The two secure equipment and software elements will be combined into the solution that will fulfill the combined organization’s information security demands. First, there’s the new Pfsense platform, which combines a firewall and a router into a single machine. Pfsense will assist the requirements of the company because it records all network activity using the snort sniffing capability. It also includes a function called p0f that detects which operating system is attempting to access the Company A network. It also contains a load balancer, which is excellent for reliability. Finally, it provides VPN capability, allowing Company A users to safely access the internet.

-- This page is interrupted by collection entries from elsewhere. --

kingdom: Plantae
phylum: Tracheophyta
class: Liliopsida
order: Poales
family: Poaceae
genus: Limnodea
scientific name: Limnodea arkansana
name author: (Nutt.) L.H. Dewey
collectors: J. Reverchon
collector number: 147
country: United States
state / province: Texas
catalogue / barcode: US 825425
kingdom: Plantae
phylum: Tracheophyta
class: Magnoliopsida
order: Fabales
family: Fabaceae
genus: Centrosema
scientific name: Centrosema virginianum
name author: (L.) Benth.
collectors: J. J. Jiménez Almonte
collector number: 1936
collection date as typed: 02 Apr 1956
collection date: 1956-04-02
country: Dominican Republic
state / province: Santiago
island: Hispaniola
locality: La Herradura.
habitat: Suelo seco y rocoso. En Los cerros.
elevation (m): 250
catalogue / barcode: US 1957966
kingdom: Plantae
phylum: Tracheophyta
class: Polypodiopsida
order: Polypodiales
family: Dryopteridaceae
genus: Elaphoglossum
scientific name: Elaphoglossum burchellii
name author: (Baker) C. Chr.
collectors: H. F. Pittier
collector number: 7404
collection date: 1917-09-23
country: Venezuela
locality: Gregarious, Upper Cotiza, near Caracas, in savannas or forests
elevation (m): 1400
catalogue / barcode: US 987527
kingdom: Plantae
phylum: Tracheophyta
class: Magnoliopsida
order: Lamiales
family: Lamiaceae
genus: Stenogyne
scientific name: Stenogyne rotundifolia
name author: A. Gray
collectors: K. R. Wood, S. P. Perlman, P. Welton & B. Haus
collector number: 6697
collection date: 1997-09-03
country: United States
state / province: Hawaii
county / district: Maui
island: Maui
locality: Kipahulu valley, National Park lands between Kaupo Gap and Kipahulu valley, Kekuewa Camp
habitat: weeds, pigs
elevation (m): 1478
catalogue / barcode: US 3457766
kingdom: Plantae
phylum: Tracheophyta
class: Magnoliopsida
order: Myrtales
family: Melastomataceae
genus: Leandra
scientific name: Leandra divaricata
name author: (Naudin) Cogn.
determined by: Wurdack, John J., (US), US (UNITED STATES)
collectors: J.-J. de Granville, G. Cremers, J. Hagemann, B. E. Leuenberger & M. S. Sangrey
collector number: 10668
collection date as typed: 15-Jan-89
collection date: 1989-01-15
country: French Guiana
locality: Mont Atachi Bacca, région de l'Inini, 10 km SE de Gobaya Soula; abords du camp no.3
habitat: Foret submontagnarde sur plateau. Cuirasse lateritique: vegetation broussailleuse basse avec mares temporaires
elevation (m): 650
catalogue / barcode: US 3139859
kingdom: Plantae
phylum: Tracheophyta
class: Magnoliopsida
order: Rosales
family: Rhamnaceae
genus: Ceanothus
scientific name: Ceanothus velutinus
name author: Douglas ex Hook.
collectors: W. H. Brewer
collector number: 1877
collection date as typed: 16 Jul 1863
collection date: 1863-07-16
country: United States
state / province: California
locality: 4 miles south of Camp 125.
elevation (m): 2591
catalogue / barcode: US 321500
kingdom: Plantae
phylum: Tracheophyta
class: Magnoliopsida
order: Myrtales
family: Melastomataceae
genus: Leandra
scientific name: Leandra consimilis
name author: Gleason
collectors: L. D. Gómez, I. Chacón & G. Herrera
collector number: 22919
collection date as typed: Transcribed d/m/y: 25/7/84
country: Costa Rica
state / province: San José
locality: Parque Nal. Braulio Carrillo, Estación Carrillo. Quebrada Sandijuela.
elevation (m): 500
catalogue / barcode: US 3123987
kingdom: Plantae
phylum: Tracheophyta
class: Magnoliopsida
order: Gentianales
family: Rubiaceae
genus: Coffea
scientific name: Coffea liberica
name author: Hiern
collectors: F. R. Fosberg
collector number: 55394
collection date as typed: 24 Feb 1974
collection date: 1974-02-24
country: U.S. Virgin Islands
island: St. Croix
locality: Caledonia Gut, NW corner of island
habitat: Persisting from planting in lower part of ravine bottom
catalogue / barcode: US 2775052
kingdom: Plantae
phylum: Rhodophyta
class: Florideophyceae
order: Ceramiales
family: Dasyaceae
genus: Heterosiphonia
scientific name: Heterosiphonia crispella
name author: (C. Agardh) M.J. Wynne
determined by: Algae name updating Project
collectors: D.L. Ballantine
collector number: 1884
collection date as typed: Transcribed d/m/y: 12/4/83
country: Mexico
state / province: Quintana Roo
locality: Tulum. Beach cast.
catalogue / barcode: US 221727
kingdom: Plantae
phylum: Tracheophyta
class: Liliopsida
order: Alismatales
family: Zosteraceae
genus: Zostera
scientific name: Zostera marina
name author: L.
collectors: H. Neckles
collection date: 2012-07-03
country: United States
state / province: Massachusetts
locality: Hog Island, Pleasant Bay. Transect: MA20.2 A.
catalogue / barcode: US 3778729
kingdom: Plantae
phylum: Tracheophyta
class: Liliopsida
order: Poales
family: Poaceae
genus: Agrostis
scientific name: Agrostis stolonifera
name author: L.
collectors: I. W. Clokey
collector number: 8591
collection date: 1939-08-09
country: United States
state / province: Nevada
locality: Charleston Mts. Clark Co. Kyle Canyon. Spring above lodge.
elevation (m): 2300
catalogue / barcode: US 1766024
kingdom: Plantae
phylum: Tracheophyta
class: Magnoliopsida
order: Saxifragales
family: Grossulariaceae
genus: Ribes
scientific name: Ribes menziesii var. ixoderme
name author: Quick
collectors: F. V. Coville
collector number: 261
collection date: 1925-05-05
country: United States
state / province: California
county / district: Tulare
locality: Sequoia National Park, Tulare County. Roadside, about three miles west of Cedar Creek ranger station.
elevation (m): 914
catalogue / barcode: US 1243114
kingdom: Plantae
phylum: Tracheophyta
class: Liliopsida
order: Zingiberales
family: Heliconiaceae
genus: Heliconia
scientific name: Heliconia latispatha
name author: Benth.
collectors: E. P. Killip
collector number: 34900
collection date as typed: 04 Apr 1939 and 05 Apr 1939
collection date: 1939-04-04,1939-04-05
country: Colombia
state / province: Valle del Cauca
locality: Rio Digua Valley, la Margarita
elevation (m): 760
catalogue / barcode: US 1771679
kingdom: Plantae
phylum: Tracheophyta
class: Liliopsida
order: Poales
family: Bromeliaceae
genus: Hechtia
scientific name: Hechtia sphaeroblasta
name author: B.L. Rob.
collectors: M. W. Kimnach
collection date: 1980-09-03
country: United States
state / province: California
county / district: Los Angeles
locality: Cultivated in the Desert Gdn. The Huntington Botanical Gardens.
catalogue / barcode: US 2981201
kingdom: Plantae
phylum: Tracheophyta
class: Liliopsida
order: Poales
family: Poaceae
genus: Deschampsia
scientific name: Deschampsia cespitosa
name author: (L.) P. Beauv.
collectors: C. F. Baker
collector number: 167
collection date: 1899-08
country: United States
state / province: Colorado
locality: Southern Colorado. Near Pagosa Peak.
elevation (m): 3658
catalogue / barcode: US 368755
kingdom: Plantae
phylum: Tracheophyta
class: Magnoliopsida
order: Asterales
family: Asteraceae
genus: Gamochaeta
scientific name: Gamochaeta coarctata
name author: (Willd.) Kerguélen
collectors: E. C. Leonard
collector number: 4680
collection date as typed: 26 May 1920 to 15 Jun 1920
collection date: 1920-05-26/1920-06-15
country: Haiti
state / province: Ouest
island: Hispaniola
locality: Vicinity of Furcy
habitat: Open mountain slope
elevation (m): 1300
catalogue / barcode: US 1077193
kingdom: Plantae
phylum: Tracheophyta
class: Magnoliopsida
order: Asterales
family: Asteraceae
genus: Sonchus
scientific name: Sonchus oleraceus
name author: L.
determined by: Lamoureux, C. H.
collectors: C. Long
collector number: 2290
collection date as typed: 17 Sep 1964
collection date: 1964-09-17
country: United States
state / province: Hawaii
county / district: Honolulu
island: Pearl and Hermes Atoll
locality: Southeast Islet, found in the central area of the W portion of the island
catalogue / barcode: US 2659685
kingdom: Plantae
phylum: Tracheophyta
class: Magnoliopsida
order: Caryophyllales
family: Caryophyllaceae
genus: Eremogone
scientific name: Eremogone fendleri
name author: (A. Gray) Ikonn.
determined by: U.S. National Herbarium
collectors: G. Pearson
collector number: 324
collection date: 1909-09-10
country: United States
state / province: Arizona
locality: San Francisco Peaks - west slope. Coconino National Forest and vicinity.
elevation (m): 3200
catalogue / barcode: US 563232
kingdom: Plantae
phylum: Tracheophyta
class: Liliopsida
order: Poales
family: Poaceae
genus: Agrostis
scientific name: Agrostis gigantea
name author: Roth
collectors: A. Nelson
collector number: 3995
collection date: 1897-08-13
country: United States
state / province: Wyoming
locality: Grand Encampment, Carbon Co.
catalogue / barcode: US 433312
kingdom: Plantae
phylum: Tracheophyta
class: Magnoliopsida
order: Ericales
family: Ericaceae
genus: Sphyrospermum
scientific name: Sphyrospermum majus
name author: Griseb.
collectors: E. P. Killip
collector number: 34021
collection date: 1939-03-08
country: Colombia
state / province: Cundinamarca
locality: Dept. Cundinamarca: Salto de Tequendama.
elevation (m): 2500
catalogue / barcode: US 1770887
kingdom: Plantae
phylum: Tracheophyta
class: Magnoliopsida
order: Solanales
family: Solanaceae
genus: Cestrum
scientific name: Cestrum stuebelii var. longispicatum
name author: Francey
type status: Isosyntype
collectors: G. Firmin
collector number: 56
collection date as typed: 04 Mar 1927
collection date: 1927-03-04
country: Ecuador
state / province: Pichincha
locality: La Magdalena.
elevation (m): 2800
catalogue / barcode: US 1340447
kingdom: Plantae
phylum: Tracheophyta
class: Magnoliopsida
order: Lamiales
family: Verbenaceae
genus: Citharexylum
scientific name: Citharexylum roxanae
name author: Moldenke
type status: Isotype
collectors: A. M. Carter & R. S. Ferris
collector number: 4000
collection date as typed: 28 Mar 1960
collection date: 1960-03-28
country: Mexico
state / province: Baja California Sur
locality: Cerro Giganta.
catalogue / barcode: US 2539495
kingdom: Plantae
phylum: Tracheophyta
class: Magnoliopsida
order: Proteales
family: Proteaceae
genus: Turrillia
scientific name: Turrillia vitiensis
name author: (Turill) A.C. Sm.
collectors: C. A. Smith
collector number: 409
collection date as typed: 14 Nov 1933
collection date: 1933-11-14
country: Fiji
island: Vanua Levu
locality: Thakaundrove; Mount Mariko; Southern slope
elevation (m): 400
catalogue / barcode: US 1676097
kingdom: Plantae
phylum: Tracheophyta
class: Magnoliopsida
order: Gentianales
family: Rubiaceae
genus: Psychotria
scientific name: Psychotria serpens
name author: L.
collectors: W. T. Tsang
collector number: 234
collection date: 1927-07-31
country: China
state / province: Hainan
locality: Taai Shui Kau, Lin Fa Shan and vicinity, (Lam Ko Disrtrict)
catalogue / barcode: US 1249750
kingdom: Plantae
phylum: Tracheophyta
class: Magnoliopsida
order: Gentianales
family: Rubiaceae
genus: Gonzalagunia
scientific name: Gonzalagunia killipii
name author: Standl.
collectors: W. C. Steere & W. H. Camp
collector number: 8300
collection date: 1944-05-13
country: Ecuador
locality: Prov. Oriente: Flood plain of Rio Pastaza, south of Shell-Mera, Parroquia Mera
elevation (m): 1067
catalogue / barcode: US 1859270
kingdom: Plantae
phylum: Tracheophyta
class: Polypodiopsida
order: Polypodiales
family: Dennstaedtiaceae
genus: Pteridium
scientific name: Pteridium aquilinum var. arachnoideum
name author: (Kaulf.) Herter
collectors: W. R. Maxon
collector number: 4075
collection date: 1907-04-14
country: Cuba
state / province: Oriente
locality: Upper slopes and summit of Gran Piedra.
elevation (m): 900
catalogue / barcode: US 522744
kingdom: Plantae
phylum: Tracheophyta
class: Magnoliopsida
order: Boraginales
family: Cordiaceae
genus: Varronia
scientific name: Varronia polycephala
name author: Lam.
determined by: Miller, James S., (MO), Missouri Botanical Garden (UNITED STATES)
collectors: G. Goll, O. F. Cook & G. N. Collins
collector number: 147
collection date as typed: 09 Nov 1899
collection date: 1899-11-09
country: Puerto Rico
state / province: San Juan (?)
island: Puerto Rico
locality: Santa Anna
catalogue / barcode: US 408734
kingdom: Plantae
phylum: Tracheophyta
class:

. We determined that installing Malwarebytes on devices connected would be the best way to safeguard customers and the system from malware and viruses. It guards against cyberattacks and can do fast scans to identify risks. Furthermore, it works well with Active Directory. It can help safeguard users against drive-by infections and dangerous websites. Phishing is a security issue that might arise as a result of any network installation. The present design does not contain mail setups for filtering spam messages or scammers from the public networks. To address this issue, the team will put in place safeguards that will stop spamming or harmful communications.

Security awareness support will be conducted to account holders so that they are alert of questionable emails. Phishing is a challenging risk to defend against and can be the root cause of system cybersecurity incidents. Training users on this issue will make it more difficult for an intruder to get remote access. Controlling the equipment for the Pfsense firewall and router is a possible technical issue that might pose a risk. Pfsense is an open-source solution that will necessitate the majority of setup and deployment by the staff. In comparison to a Cisco firewall and router. Normally, it is distinct, but the computer systems are merged.

References

Cohen, F. (1999). Managing network security: Simulating network security. Network Security, 1999(4), 6–13. https://doi.org/10.1016/s1353-4858(00)80009-4

Forouzan, B. A. (2007). Network security. McGraw-Hill Higher Education.

Latapy, M., & Willinger, W. (2008). Complex Computer and Communication Networks. Computer Networks, 52(15), 2817–2818. https://doi.org/10.1016/j.comnet.2008.06.001

Pardoe, T. D., & Snyder, G. F. (2005). Network security. Thomson/Delmar Learning.

Peterson, L. L., & Davie, B. S. (2022). Computer Networks: A systems approach. Elsevier.